Business Segmentation and Reporting
We organise the products and services which we supply into five reporting segments – Edible Nuts, Spices & Beans; Confectionery & Beverage Ingredients; Food Staples & Packaged Foods; Industrial Raw Materials and Commodity Financial Services. The table below shows the mix of platforms within each segment.
|Edible Nuts, Spices & Beans||Edible Nuts
Spices & Vegetable Ingredients
|Confectionery & Beverage Ingredients||Cocoa
|Food Staples & Packaged Foods||Dairy
Grains & Oilseeds
Sugar & Natural Sweeteners
|Industrial Raw Materials||Cotton
Ag Logistics & Infrastructure
|Commodity Financial Services||Commodity Financial Services|
Additional information is provided on the progress we made on the various value chain initiatives across three value chain segments as follows:
|Value Chain Segment||Value Chain Activity|
|Supply Chain & Value Added Services (VAS)||This segment includes all activities relating to Origination, Sourcing, Primary Processing, Logistics, Trading and Marketing (including VAS) and Risk Management of agricultural products and the CFS business.|
|Upstream||This segment includes all activities relating to Farming (annual row crops), Plantations (perennial tree crops), Dairy Farming and Forest Concessions.|
|Midstream & Downstream||This segment includes all activities relating to Secondary Processing, Contract Manufacturing, Branded Distribution, Private Label activities and SEZ.|
One of the key drivers of our profitability is the volume of products supplied. Given our integration and end-to-end supply chain capabilities, we seek to match the supply of our products with demand from our customers. The volume of agricultural products we supply is largely within our control and is a function of the extent of our supply chain infrastructure in the origins (producing countries) and the markets (consuming countries). Volumes include proportionate share of volumes from jointly controlled entities and associates.
Production of our agricultural products is seasonal in nature. The seasonality of the products in our portfolio depends on the location of the producing country. The harvesting season for most of the agricultural products for countries situated in the Northern Hemisphere generally falls between October and March. Similarly, countries in the Southern Hemisphere have harvesting seasons between April to September. It is also not unusual to experience both delays and early starts to the harvesting seasons in these segments based on actual weather patterns in that particular year.
In addition to an early or delayed harvesting season, the precise timing and size of arrivals of these products can also vary based on the farmer’s selling decisions, which is mainly a function of his view on prices and his inventory holding capacity. The majority of our Origins are located in the Northern Hemisphere. Consequently, our earnings tend to be relatively higher in the second half of the Financial Year (January to June) compared to the first half (July to December).

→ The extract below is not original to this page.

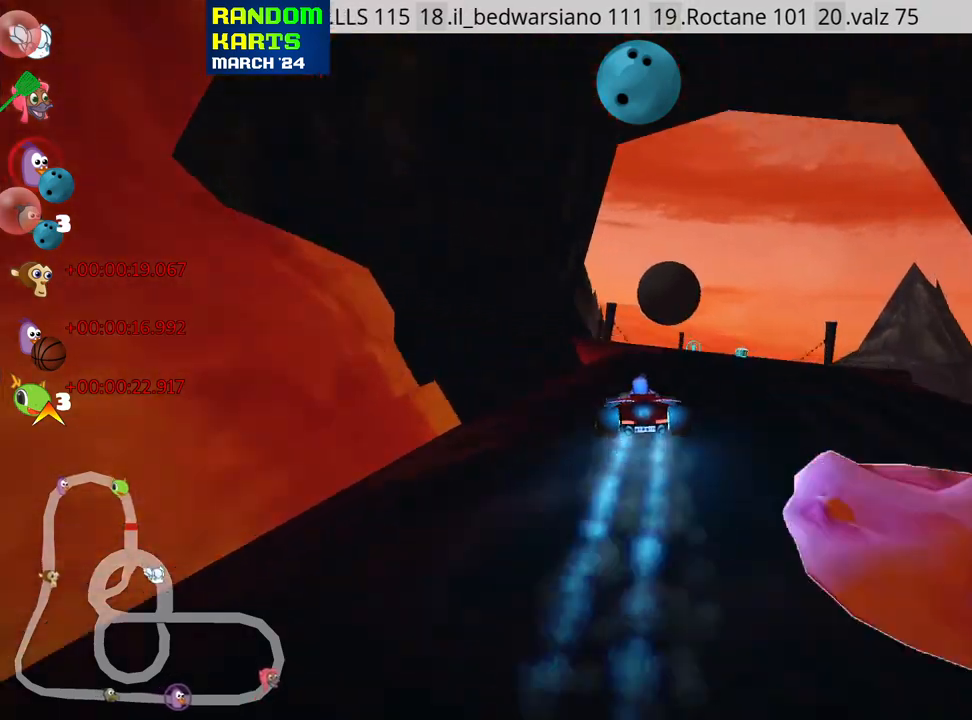
{"keys": ["up"], "events": [[16, "right", "down"], [150, "right", "up"]]}
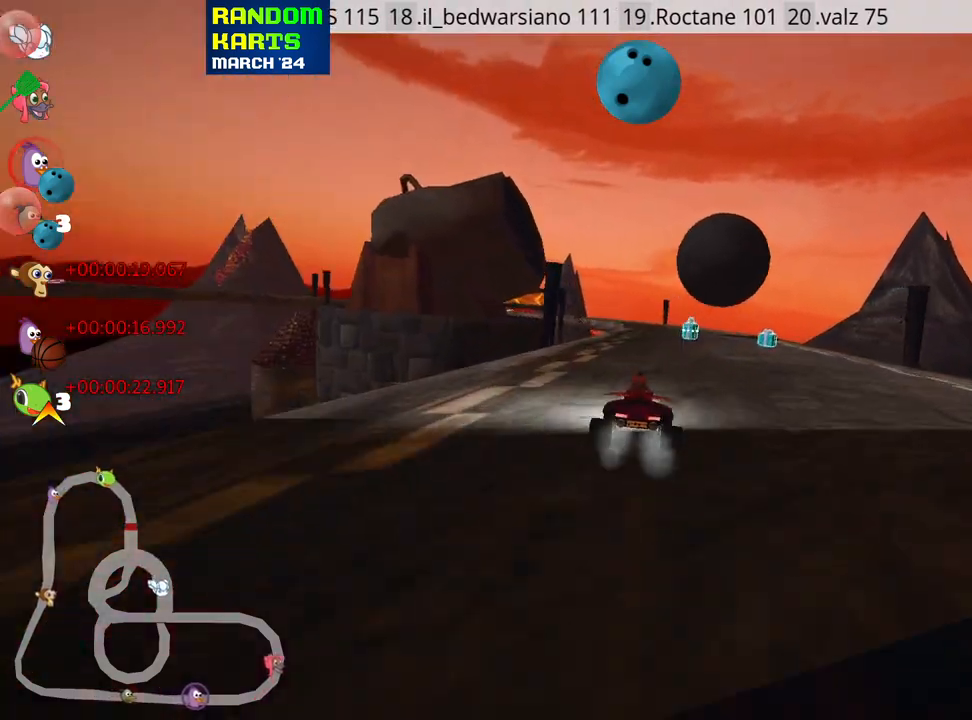
{"keys": ["left", "skid", "up"], "events": [[33, "right", "down"], [116, "fire", "down"], [316, "fire", "up"], [333, "right", "up"], [416, "left", "down"], [433, "skid", "down"]]}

Based on this seasonality, we expect the phasing of our earnings to be as follows:
Jul – Sep
Oct – Dec
Jul – Dec
|5 – 10%||25 – 30%||30 – 40%|
Jan – Mar
Apr – Jun
Jan – Jun
|35 – 40%||25 – 30%||60 – 70%|
To provide more information on investment performance, particularly on the profitability of the Upstream and Mid/Downstream value chain segments, two new performance metrics were introduced in FY2013, namely Earnings Before Interest, Tax, Depreciation and Amortisation (EBITDA) and EBITDA on average invested capital (EBITDA/IC) across business and value chain segments, as these provide a fair indication of operating cash flow and return on invested capital respectively.